16 morti in 48 ore, è questo il tragico bollettino di guerra tra i lavoratori dei campi pugliesi da sabato e lunedì, braccianti agricoli impiegati mediamente per meno di tre euro l’ora.

Del tutto simili tra loro le dinamiche dei due incidenti stradali in provincia di Foggia, che hanno coinvolto i furgoni stipati di lavoratori di ritorno dai campi agricoli. Il primo è avvenuto sabato nei pressi del capoluogo di Provincia. Il secondo, con un bilancio ancor più tragico (14 morti) è avvenuto lunedì vicino Lesina, dove hanno trovato la morte 12 lavoratori nello scontro del furgone che li faceva rientrare dal lavoro con un Tir.

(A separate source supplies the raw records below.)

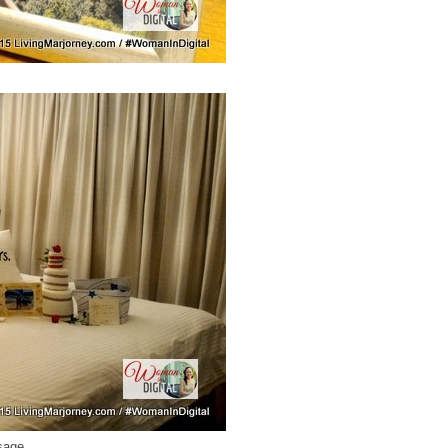
ssage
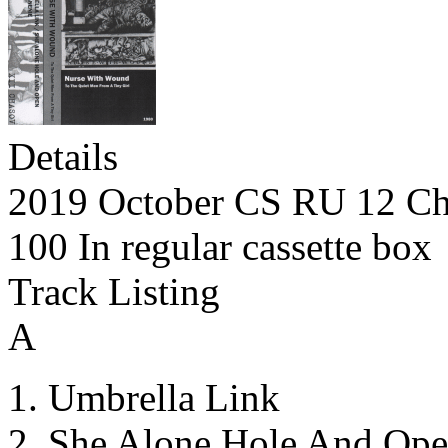
Details
2019 October CS RU 12 Ch
100 In regular cassette box
Track Listing
A
Umbrella Link
She Alone Hole And Ope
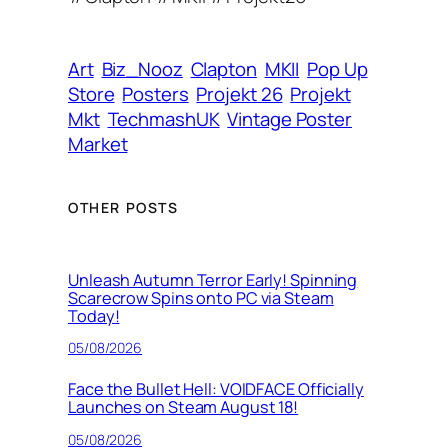
r
e
s
Art
Biz_Nooz
Clapton
MKII
Pop Up
s
Store
Posters
Projekt 26
Projekt
Mkt
TechmashUK
Vintage Poster
Market
OTHER POSTS
Unleash Autumn Terror Early! Spinning
Scarecrow Spins onto PC via Steam
Today!
05/08/2026
Face the Bullet Hell: VOIDFACE Officially
Launches on Steam August 18!
05/08/2026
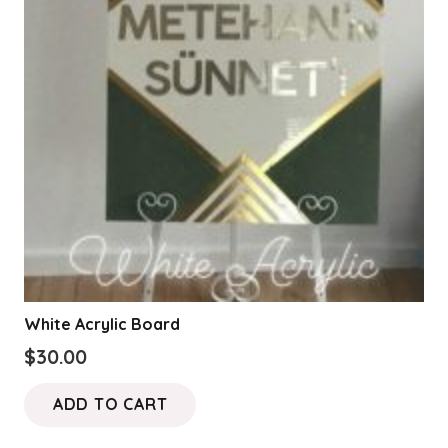
White Acrylic Board
$
30.00
ADD TO CART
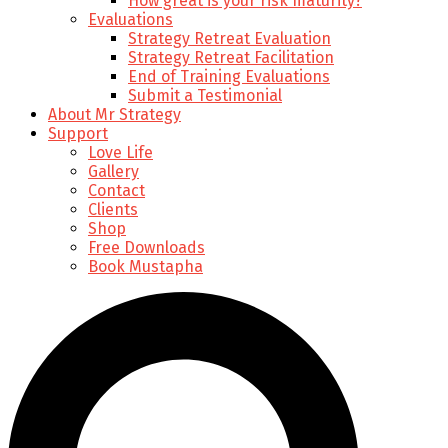
How great is your risk maturity?
Evaluations
Strategy Retreat Evaluation
Strategy Retreat Facilitation
End of Training Evaluations
Submit a Testimonial
About Mr Strategy
Support
Love Life
Gallery
Contact
Clients
Shop
Free Downloads
Book Mustapha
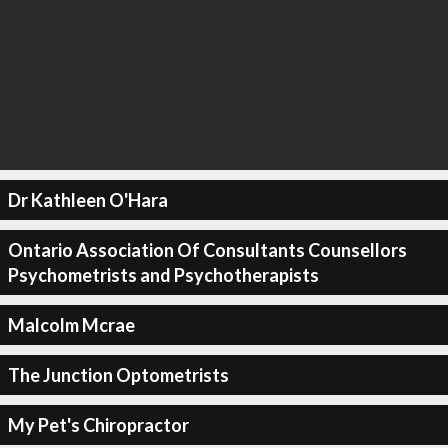
Dr Kathleen O'Hara
Ontario Association Of Consultants Counsellors
Psychometrists and Psychotherapists
Malcolm Mcrae
The Junction Optometrists
My Pet's Chiropractor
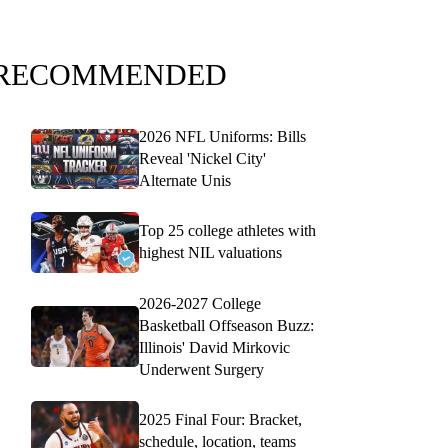
RECOMMENDED
2026 NFL Uniforms: Bills
Reveal 'Nickel City'
Alternate Unis
Top 25 college athletes with
highest NIL valuations
2026-2027 College
Basketball Offseason Buzz:
Illinois' David Mirkovic
Underwent Surgery
2025 Final Four: Bracket,
schedule, location, teams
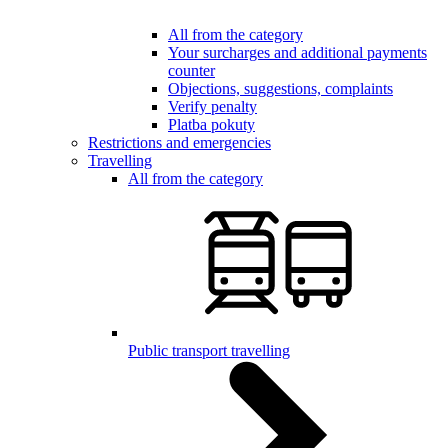
All from the category
Your surcharges and additional payments
counter
Objections, suggestions, complaints
Verify penalty
Platba pokuty
Restrictions and emergencies
Travelling
All from the category
Public transport travelling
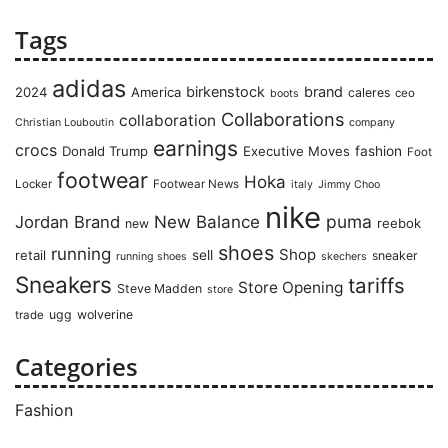
Tags
adidas
birkenstock
brand
2024
America
caleres
ceo
boots
Collaborations
collaboration
Christian Louboutin
company
earnings
crocs
Donald Trump
Executive Moves
fashion
Foot
footwear
Hoka
Locker
Footwear News
italy
Jimmy Choo
nike
puma
Jordan Brand
New Balance
reebok
new
shoes
running
Shop
retail
sell
sneaker
running shoes
skechers
Sneakers
tariffs
Store Opening
Steve Madden
store
ugg
wolverine
trade
Categories
Fashion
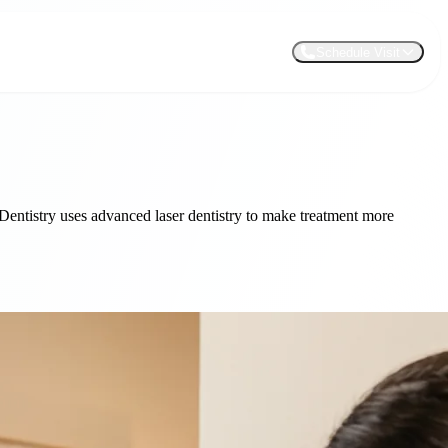
Schedule Visit
 Dentistry uses advanced laser dentistry to make treatment more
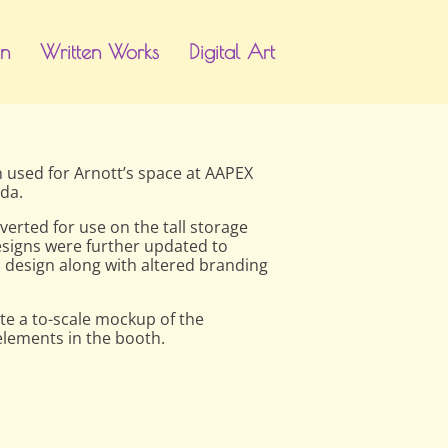
gn
Written Works
Digital Art
gn used for Arnott’s space at AAPEX
da.
erted for use on the tall storage
designs were further updated to
 design along with altered branding
e a to-scale mockup of the
elements in the booth.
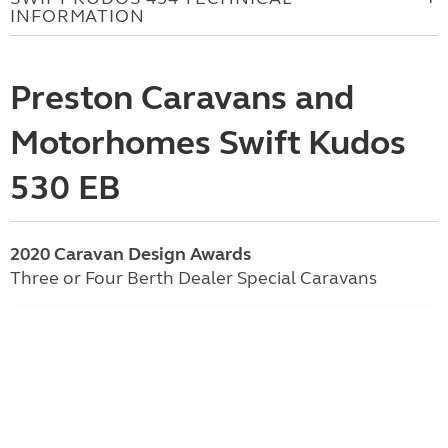
INFORMATION
Preston Caravans and
Motorhomes Swift Kudos
530 EB
2020 Caravan Design Awards
Three or Four Berth Dealer Special Caravans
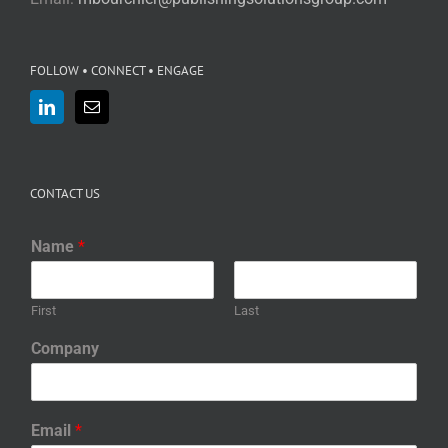
FOLLOW • CONNECT • ENGAGE
CONTACT US
Name
*
First
Last
Company
Email
*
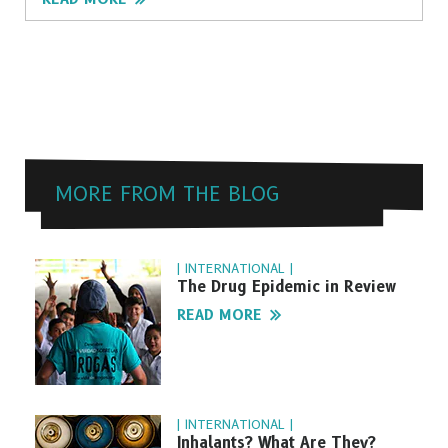
MORE FROM THE BLOG
| INTERNATIONAL |
The Drug Epidemic in Review
READ MORE
| INTERNATIONAL |
Inhalants? What Are They?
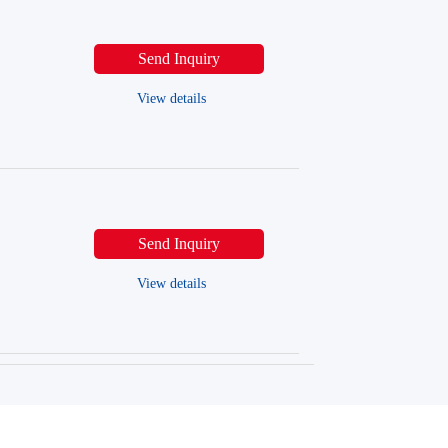
Send Inquiry
View details
Send Inquiry
View details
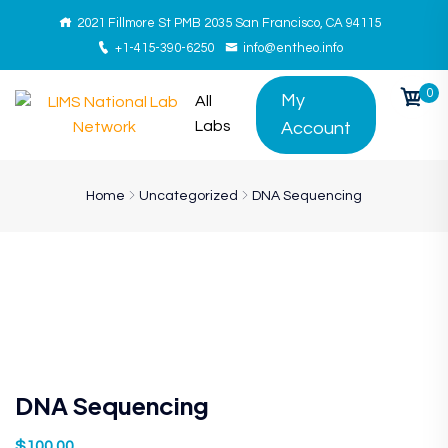
2021 Fillmore St PMB 2035 San Francisco, CA 94115
+1-415-390-6250
info@entheo.info
0
My
All
Labs
Account
Home
Uncategorized
DNA Sequencing
DNA Sequencing
$
100.00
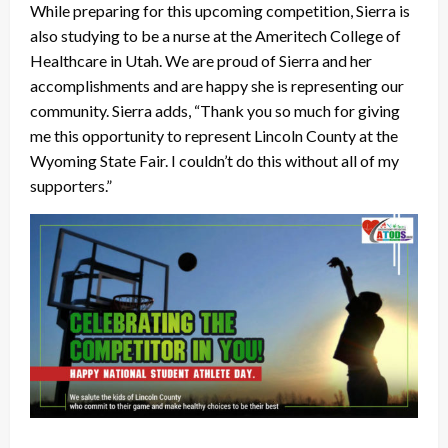
While preparing for this upcoming competition, Sierra is
also studying to be a nurse at the Ameritech College of
Healthcare in Utah. We are proud of Sierra and her
accomplishments and are happy she is representing our
community. Sierra adds, “Thank you so much for giving
me this opportunity to represent Lincoln County at the
Wyoming State Fair. I couldn’t do this without all of my
supporters.”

Si calcola che nella sola Puglia lavorino 180.000 braccianti stagionali, di cui 40.000 stranieri. Secondo i sindacati, che da tempo denunciano le devastanti condizioni lavorative nel foggiano, sarebbero almeno 50.000 gli irregolari, pagati in nero pochi euro l’ora e senza alcun tipo di tutela.

Si stima che su tutto il territorio nazionale ci siano tra i 300.000 ed i 400.000 lavoratori sottoposti allo sfruttamento dei caporali. La piaga del Caporalato continua infatti ad essere diffusissima nel nostro paese, nonostante una legge approvata nel 2016 che aveva lo scopo di contrastarlo più efficacemente.

Mercoledì 8 agosto si terrà la “Marcia dei berretti rossi”, con partenza da San Severo e arrivo a Foggia. Rossi, come i berretti indossati per difendersi dal sole dai 4 braccianti morti nell’incidente di sabato scorso, mentre tornavano dai campi dove erano stati pagati un euro per ogni quintale di pomodori raccolti.